Warren Buffett's Berkshire Hathaway significantly reduced its Amazon position while making a substantial new investment in The New York Times, signaling a strategic shift in its tech and media holdings.

Warren Buffett's Berkshire Hathaway executed a dramatic portfolio shift in Q4 2025, slashing its Amazon stake by over 75% while simultaneously building a substantial position in The New York Times Company. Regulatory filings reveal Berkshire reduced its Amazon holdings from approximately 10 million shares to just 2.3 million shares during the quarter while acquiring 5.1 million NYT shares valued at approximately $352 million as of December 2025.
The Amazon divestment represents one of Berkshire's most significant position reductions in recent years. While the filing doesn't specify exact transaction prices, the move comes after Amazon shares endured a nine-day losing streak that erased over $450 billion in market value before rebounding 1.2% on Tuesday. Amazon's heavy capital expenditure plans - including a projected $200 billion spend in 2026 - have raised investor concerns about near-term profitability.
Conversely, the NYT investment establishes Berkshire as a major shareholder in the legacy media company. This acquisition follows NYT's successful transition to a digital-first subscription model, with its newsroom increasingly leveraging AI tools for content analysis and personalization. The market responded positively to Berkshire's vote of confidence, sending NYT shares up over 3% in pre-market trading following the filing disclosure.

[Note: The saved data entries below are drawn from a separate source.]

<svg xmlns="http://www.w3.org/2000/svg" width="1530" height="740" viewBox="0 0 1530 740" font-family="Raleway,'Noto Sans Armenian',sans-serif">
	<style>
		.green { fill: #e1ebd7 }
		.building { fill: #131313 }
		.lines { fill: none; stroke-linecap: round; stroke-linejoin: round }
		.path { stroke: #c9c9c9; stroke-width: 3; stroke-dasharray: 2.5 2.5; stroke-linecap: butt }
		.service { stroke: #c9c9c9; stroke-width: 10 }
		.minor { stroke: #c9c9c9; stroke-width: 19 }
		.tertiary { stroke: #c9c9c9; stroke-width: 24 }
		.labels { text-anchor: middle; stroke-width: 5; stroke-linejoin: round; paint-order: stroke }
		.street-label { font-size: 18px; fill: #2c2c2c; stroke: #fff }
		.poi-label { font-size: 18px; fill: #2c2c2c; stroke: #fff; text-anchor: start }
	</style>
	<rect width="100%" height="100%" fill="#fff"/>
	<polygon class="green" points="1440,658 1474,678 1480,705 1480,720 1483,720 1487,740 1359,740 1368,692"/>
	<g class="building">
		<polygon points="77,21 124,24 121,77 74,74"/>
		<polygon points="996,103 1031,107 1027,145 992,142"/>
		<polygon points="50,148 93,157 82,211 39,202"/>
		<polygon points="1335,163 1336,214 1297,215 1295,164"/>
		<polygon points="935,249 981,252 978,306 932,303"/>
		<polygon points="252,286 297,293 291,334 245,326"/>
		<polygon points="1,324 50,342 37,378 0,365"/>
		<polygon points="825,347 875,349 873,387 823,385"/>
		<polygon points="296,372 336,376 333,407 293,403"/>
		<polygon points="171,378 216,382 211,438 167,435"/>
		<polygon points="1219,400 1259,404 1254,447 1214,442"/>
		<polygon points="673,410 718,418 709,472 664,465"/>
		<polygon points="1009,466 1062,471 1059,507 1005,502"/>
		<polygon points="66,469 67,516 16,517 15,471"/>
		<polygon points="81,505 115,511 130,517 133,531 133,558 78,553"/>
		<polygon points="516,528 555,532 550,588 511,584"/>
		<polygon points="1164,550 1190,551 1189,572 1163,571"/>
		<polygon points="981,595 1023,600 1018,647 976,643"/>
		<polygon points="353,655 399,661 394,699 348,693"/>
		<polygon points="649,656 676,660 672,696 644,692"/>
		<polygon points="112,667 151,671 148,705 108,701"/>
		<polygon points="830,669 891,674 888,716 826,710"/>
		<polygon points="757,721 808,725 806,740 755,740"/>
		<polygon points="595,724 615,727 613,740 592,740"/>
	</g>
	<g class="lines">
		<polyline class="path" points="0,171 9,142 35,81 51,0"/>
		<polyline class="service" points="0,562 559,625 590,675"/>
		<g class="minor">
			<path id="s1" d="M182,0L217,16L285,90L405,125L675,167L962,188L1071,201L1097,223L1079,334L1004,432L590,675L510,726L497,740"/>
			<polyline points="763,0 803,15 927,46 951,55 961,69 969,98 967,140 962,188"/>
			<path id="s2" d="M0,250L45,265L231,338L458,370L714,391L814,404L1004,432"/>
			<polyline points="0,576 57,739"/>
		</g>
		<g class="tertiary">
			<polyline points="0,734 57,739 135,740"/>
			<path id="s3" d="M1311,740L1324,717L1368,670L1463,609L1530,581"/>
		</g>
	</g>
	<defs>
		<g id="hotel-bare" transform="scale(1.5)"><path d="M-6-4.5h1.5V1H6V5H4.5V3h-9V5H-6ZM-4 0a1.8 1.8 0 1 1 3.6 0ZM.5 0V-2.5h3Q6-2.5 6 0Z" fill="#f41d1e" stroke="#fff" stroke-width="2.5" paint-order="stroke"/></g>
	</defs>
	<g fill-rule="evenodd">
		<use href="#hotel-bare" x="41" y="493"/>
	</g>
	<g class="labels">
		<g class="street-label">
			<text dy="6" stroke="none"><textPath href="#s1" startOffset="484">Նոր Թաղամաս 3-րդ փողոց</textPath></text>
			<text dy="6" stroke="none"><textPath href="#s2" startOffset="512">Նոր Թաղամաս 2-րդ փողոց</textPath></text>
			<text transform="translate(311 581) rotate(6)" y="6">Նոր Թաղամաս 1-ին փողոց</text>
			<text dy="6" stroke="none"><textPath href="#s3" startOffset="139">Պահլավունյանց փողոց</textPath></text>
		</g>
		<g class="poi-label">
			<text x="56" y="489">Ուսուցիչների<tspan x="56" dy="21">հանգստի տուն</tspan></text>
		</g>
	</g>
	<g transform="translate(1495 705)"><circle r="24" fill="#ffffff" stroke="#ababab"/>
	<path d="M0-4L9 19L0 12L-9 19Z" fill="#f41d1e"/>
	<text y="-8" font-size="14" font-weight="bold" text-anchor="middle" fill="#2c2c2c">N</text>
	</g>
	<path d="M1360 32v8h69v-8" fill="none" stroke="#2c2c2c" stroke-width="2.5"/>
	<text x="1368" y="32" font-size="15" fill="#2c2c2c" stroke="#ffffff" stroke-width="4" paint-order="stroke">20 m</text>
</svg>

Several strategic considerations likely influenced these moves:
- Valuation Reassessment: Amazon's forward P/E ratio of 38.5 significantly exceeds the S&P 500 average of 21.3, potentially prompting Berkshire to lock in gains after Amazon's decade-long dominance
- Media Transformation: NYT's digital subscription growth (surpassing 10 million paid subscribers in 2025) demonstrates successful adaptation to changing media consumption patterns
- Cash Deployment Strategy: With Berkshire sitting on $157 billion in cash equivalents, the NYT investment represents Buffett's continued search for reasonably valued assets with durable competitive advantages
This portfolio shift aligns with Berkshire's historical preference for companies with pricing power and predictable cash flows. While Amazon remains a cloud computing leader through AWS, its retail margins face pressure from rising logistics costs and global expansion expenses. Meanwhile, NYT's subscription model provides recurring revenue visibility that Berkshire traditionally favors.
The transactions occurred against a backdrop of broader tech sector volatility. NVIDIA's Blackwell GPU shipments to companies like Meta and Yotta's $2 billion AI infrastructure investment highlight continued heavy spending in artificial intelligence infrastructure, while companies like Anthropic project $80+ billion in cloud computing expenses through 2029. Berkshire's selective positioning suggests a more cautious approach toward high-capex tech plays despite the industry's ongoing transformation.